La Banque centrale européenne (BCE) a achevé des tests de résilience cybernétique qui ont examiné la capacité de 109 banques à répondre à un incident grave et potentiel lié à la cybersécurité et à s’en remettre, a rapporté la Banque nationale croate (HNB).
Les tests de résistance ont commencé en janvier 2024 et ont impliqué un scénario hypothétique dans lequel toutes les mesures préventives ont échoué et une cyberattaque a eu un impact significatif sur les bases de données des systèmes centraux de toutes les banques. Ainsi, les tests n’ont pas évalué la capacité des banques à prévenir une cyberattaque, mais plutôt leur capacité à y répondre et à s’en remettre, a souligné la HNB.
Identifier et traiter les lacunes dans les cadres de résilience opérationnelle des banques supervisées, y compris celles découlant des risques cybernétiques, est l’une des priorités de supervision du Mécanisme de supervision unique de la BCE pour la période de 2024 à 2026. Cela est dû à l’augmentation récente du nombre d’incidents cybernétiques signalés par les banques supervisées à la BCE, qui est en partie le résultat de tensions géopolitiques croissantes et de défis dans la numérisation du secteur bancaire, a noté la banque centrale.
Les tests de résistance ont couvert 109 banques directement supervisées par la BCE. Toutes les banques étaient tenues de remplir un questionnaire et de soumettre une documentation pour analyse aux autorités de supervision. Des tests plus approfondis ont été réalisés sur un échantillon de 28 banques, qui devaient effectuer un véritable test de récupération des systèmes informatiques et démontrer son issue réussie. Leurs tests comprenaient également une vérification par les autorités de supervision dans les locaux des banques. L’échantillon comprenait divers modèles commerciaux et différentes zones géographiques pour englober le système bancaire plus large de la zone euro et garantir une coordination adéquate avec d’autres activités de supervision.

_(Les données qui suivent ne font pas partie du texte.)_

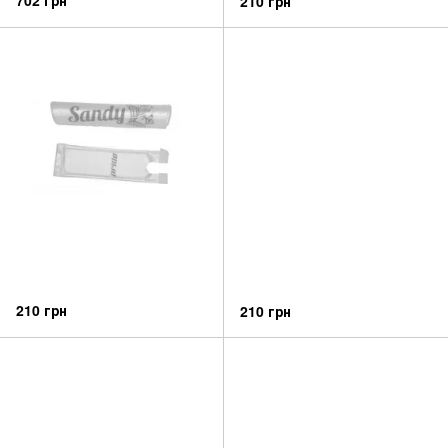
210 грн
210 грн
210 грн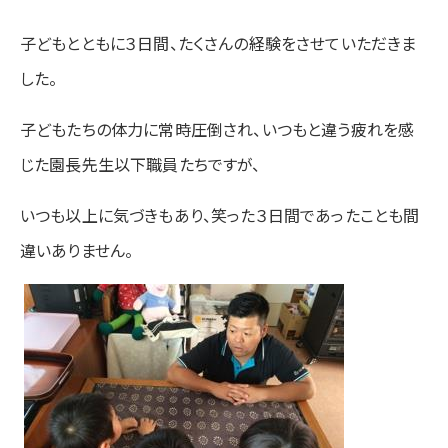
子どもとともに３日間、たくさんの経験をさせていただきま
した。
子どもたちの体力に常時圧倒され、いつもと違う疲れを感
じた園長先生以下職員たちですが、
いつも以上に気づきもあり、笑った３日間であったことも間
違いありません。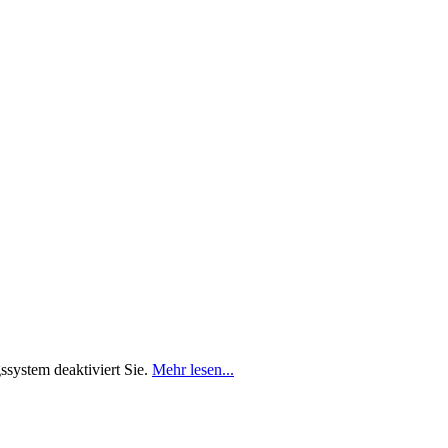
ssystem deaktiviert Sie.
Mehr lesen...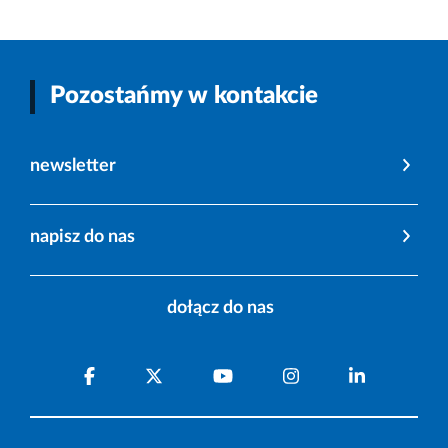
Pozostańmy w kontakcie
newsletter
napisz do nas
dołącz do nas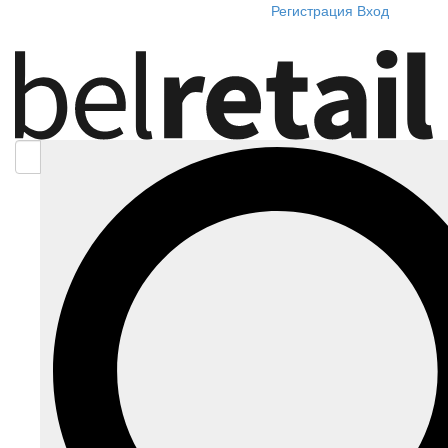
Регистрация
Вход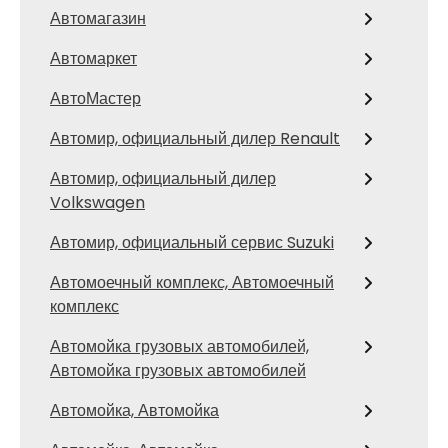
Автомагазин
Автомаркет
АвтоМастер
Автомир, официальный дилер Renault
Автомир, официальный дилер
Volkswagen
Автомир, официальный сервис Suzuki
Автомоечный комплекс, Автомоечный
комплекс
Автомойка грузовых автомобилей,
Автомойка грузовых автомобилей
Автомойка, Автомойка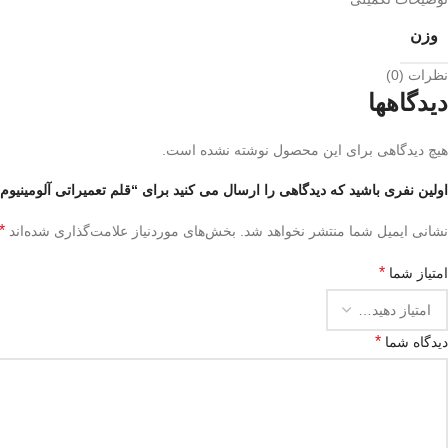
وزن
نظرات (0)
دیدگاهها
هیچ دیدگاهی برای این محصول نوشته نشده است.
اولین نفری باشید که دیدگاهی را ارسال می کنید برای “قلم تعمیراتی آلومینیو
*
نشانی ایمیل شما منتشر نخواهد شد.
بخش‌های موردنیاز علامت‌گذاری شده‌اند
*
امتیاز شما
*
دیدگاه شما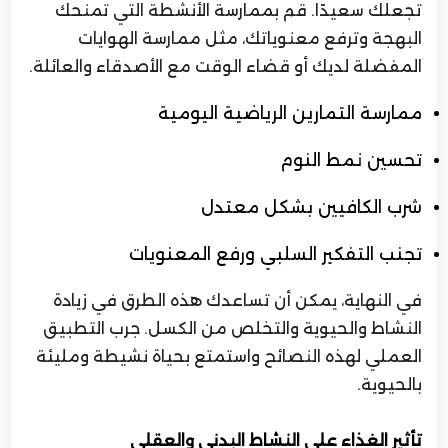
تجعلك سعيدًا. قم بممارسة الأنشطة التي تمنحك
البهجة وترفع معنوياتك، مثل ممارسة الهوايات
المفضلة لديك أو قضاء الوقت مع الأصدقاء والعائلة.
ممارسة التمارين الرياضية اليومية
تحسين نمط النوم
شرب الكافيين بشكل معتدل
تجنب التفكير السلبي ورفع المعنويات
في النهاية، يمكن أن تساعدك هذه الطرق في زيادة
النشاط والحيوية والتخلص من الكسل. جرب التطبيق
العملي لهذه النصائح واستمتع بحياة نشيطة ومليئة
بالحيوية.
تأثير الغذاء على النشاط البدني والعقلي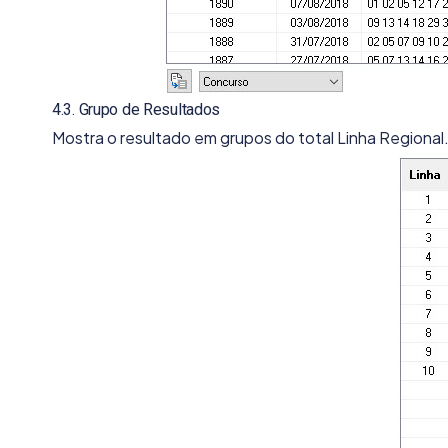
4.3. Grupo de Resultados
Mostra o resultado em grupos do total Linha Regional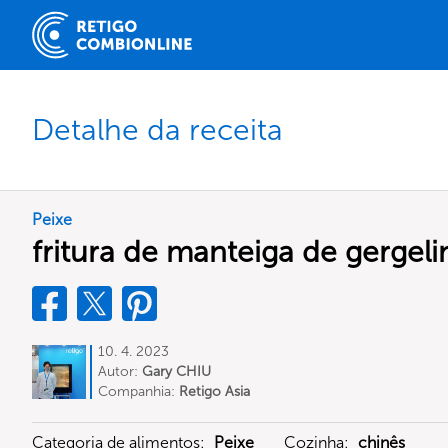
Detalhe da receita
Peixe
fritura de manteiga de gergel
10. 4. 2023
Autor:
Gary CHIU
Companhia:
Retigo Asia
Categoria de alimentos:
Peixe
Cozinha:
chinês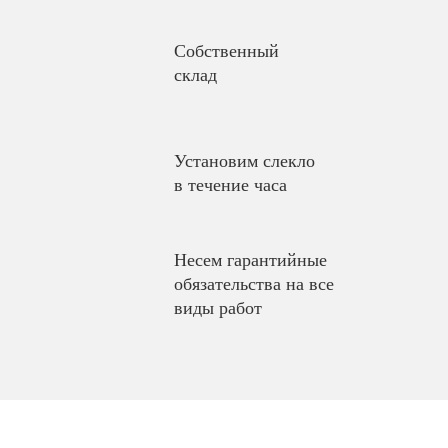
Собственный
склад
Установим слекло
в течение часа
Несем гарантийные
обязательства на все
виды работ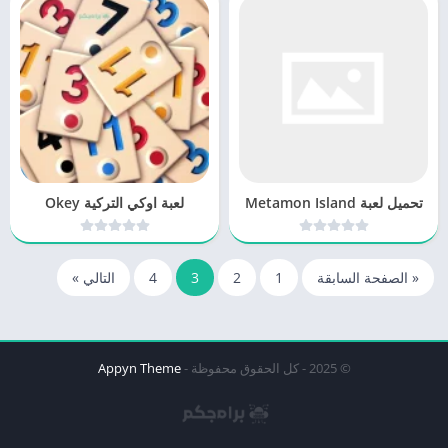
تحميل لعبة Metamon Island
لعبة اوكي التركية Okey
« الصفحة السابقة
1
2
3
4
التالي »
© 2025 - كل الحقوق محفوظة -
Appyn Theme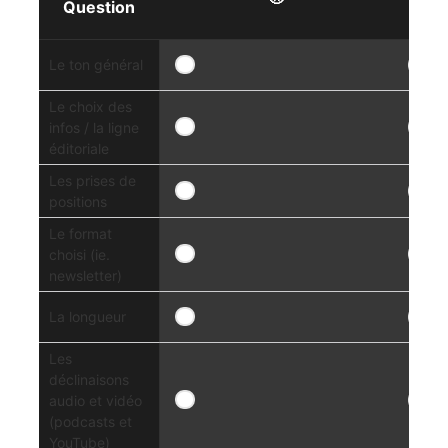
Question
Le ton général
Le choix des
infos / la ligne
éditoriale
Les prises de
positions
Le format
choisi (ie.
newsletter)
La longueur
Les
déclinaisons
audio et vidéo
(podcasts et
YouTube)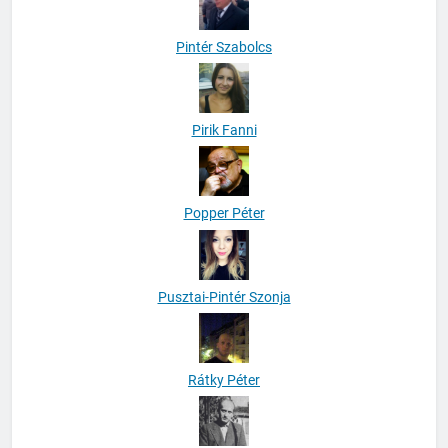
Pintér Szabolcs
Pirik Fanni
Popper Péter
Pusztai-Pintér Szonja
Rátky Péter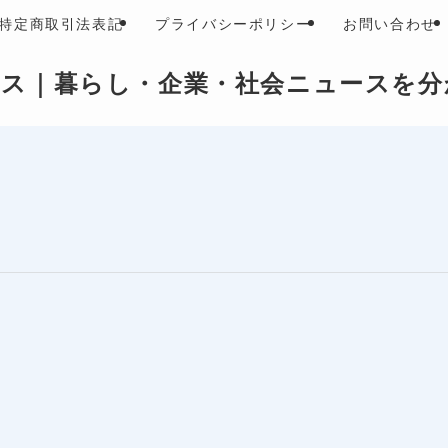
特定商取引法表記
プライバシーポリシー
お問い合わせ
ース｜暮らし・企業・社会ニュースを分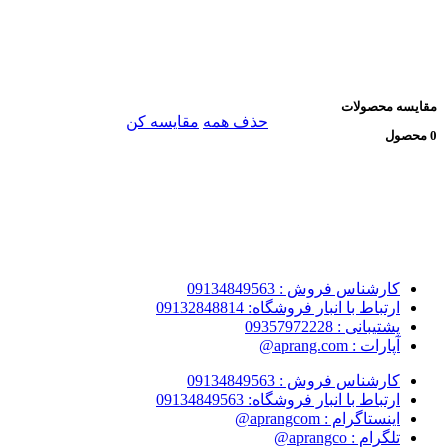
مقایسه محصولات
حذف همه
مقایسه کن
0 محصول
کارشناس فروش : 09134849563
ارتباط با انبار فروشگاه: 09132848814
پشتیبانی : 09357972228
آپارات : aprang.com@
کارشناس فروش : 09134849563
ارتباط با انبار فروشگاه: 09134849563
اینستاگرام : aprangcom@
تلگرام : aprangco@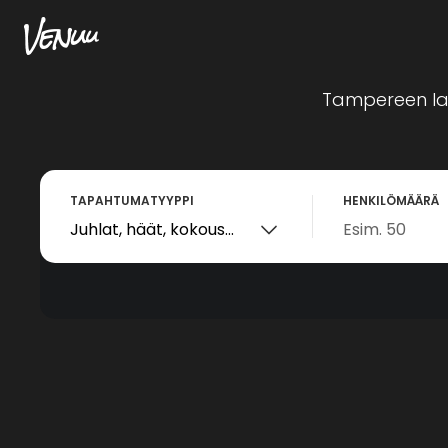
Tampereen laa
TAPAHTUMATYYPPI
HENKILÖMÄÄRÄ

Spécifiquement, dans l’évaluation des capacités de réponse à un scénario de cyberattaque, les banques devaient démontrer qu’elles étaient capables : d’activer des plans de réponse à la crise, y compris des procédures de gestion de crise internes et des plans de continuité des activités ; de communiquer avec toutes les parties prenantes externes, telles que les clients, les prestataires de services et les agences d’application de la loi ; de réaliser des analyses pour déterminer quels services seraient affectés et de quelle manière ; de mettre en œuvre des mesures pour atténuer les conséquences, y compris des solutions de contournement qui faciliteraient leurs opérations jusqu’à la récupération complète des systèmes informatiques.
Dans l’évaluation des capacités de récupération à partir du scénario, les banques devaient montrer qu’elles étaient capables : d’activer des plans de récupération, y compris la restauration des données à partir de sauvegardes et l’alignement des méthodes de réponse aux incidents avec des prestataires de services tiers clés ; d’assurer la restauration et le fonctionnement des zones affectées ; d’appliquer les expériences acquises, telles que la révision des plans de réponse et de récupération.
Comme indiqué dans l’annonce, les tests de résistance ont montré que les banques ont établi des cadres de réponse et de récupération, mais qu’il existe des domaines où des améliorations sont nécessaires. Les résultats des tests ont contribué à accroître la sensibilisation des banques aux forces et aux faiblesses de leurs cadres de résilience cybernétique et seront pris en compte dans le processus d’examen et d’évaluation de la supervision en 2024.